• Work item:
Write out the material below word for word, leaving out the pictures.

(Saved data entries)
*-*-*

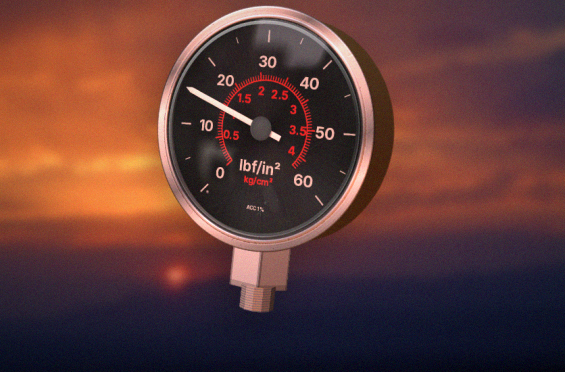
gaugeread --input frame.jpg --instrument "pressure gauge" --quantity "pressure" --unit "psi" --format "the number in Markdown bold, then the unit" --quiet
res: **15** psi
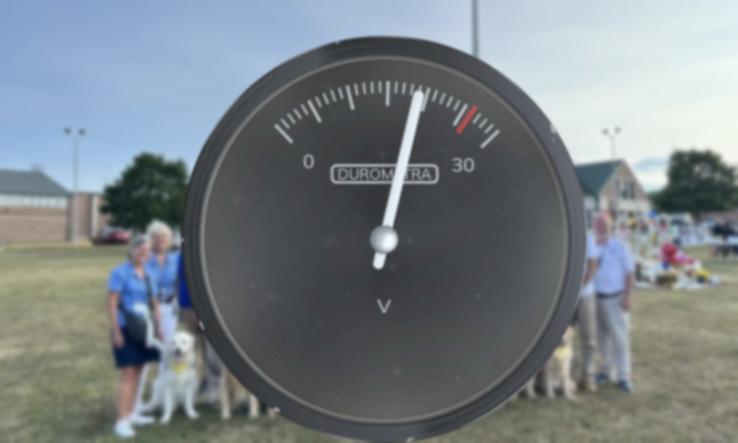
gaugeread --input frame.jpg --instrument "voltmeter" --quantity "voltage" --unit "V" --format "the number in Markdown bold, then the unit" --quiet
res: **19** V
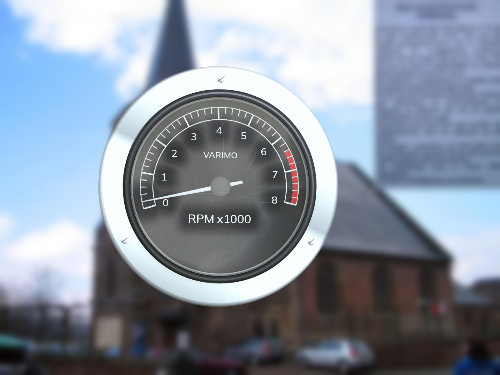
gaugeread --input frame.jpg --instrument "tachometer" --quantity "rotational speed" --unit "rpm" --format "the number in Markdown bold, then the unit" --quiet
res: **200** rpm
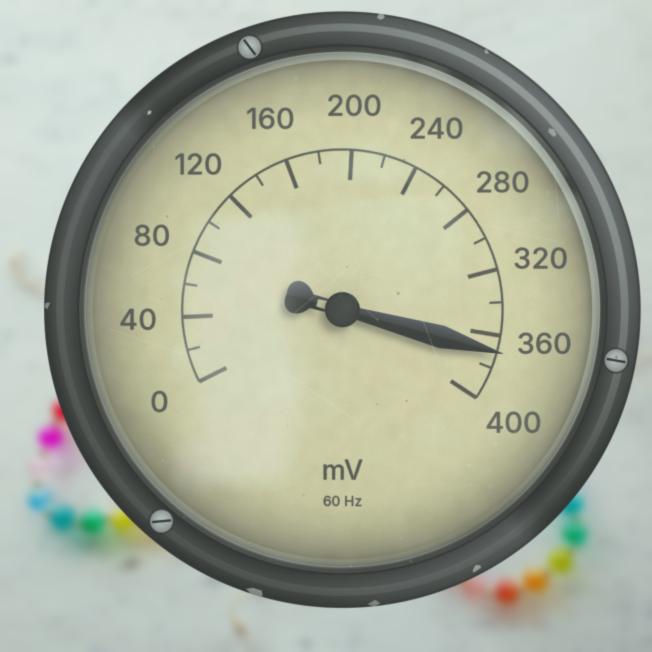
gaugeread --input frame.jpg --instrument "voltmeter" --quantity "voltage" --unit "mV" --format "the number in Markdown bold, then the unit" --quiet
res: **370** mV
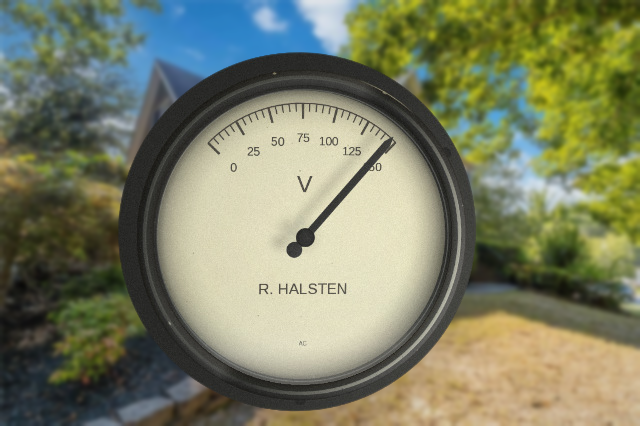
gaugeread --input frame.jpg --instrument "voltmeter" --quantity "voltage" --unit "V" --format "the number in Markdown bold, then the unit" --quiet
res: **145** V
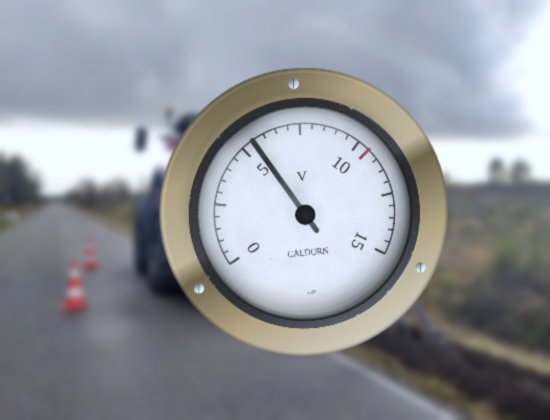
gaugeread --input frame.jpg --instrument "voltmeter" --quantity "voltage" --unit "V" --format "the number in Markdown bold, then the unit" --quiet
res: **5.5** V
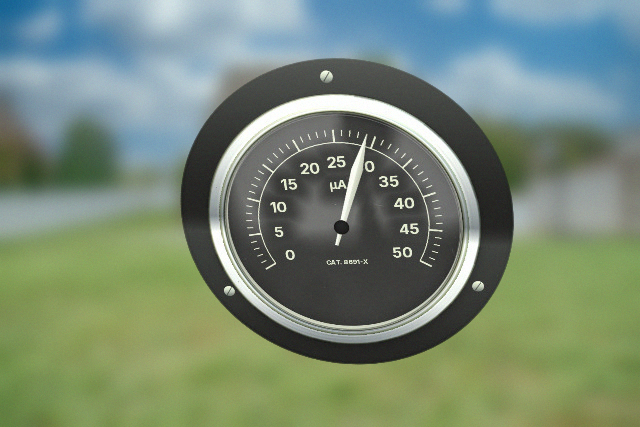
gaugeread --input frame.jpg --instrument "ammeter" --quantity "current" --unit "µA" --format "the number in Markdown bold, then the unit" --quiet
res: **29** µA
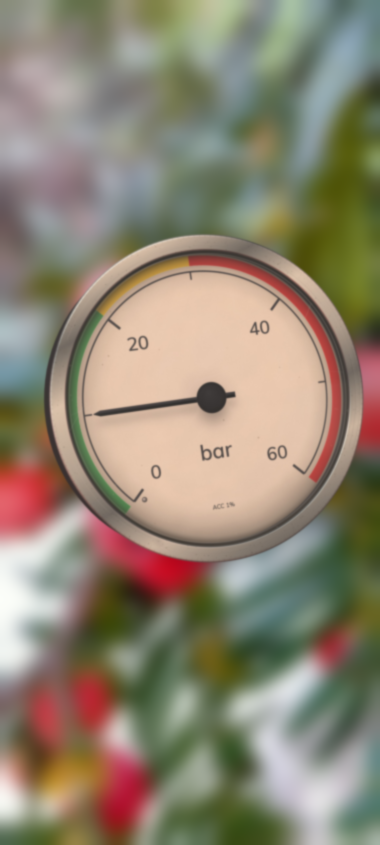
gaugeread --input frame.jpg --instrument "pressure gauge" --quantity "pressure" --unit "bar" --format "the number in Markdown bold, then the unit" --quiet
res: **10** bar
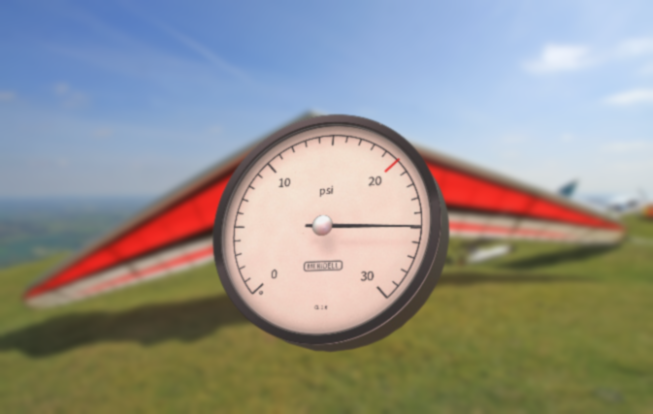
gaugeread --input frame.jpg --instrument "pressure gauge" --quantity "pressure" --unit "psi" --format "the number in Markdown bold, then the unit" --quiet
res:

*-*-*

• Response:
gaugeread --input frame.jpg --instrument "pressure gauge" --quantity "pressure" --unit "psi" --format "the number in Markdown bold, then the unit" --quiet
res: **15** psi
gaugeread --input frame.jpg --instrument "voltmeter" --quantity "voltage" --unit "V" --format "the number in Markdown bold, then the unit" --quiet
res: **19** V
gaugeread --input frame.jpg --instrument "tachometer" --quantity "rotational speed" --unit "rpm" --format "the number in Markdown bold, then the unit" --quiet
res: **200** rpm
gaugeread --input frame.jpg --instrument "voltmeter" --quantity "voltage" --unit "mV" --format "the number in Markdown bold, then the unit" --quiet
res: **370** mV
gaugeread --input frame.jpg --instrument "voltmeter" --quantity "voltage" --unit "V" --format "the number in Markdown bold, then the unit" --quiet
res: **145** V
gaugeread --input frame.jpg --instrument "voltmeter" --quantity "voltage" --unit "V" --format "the number in Markdown bold, then the unit" --quiet
res: **5.5** V
gaugeread --input frame.jpg --instrument "ammeter" --quantity "current" --unit "µA" --format "the number in Markdown bold, then the unit" --quiet
res: **29** µA
gaugeread --input frame.jpg --instrument "pressure gauge" --quantity "pressure" --unit "bar" --format "the number in Markdown bold, then the unit" --quiet
res: **10** bar
gaugeread --input frame.jpg --instrument "pressure gauge" --quantity "pressure" --unit "psi" --format "the number in Markdown bold, then the unit" --quiet
res:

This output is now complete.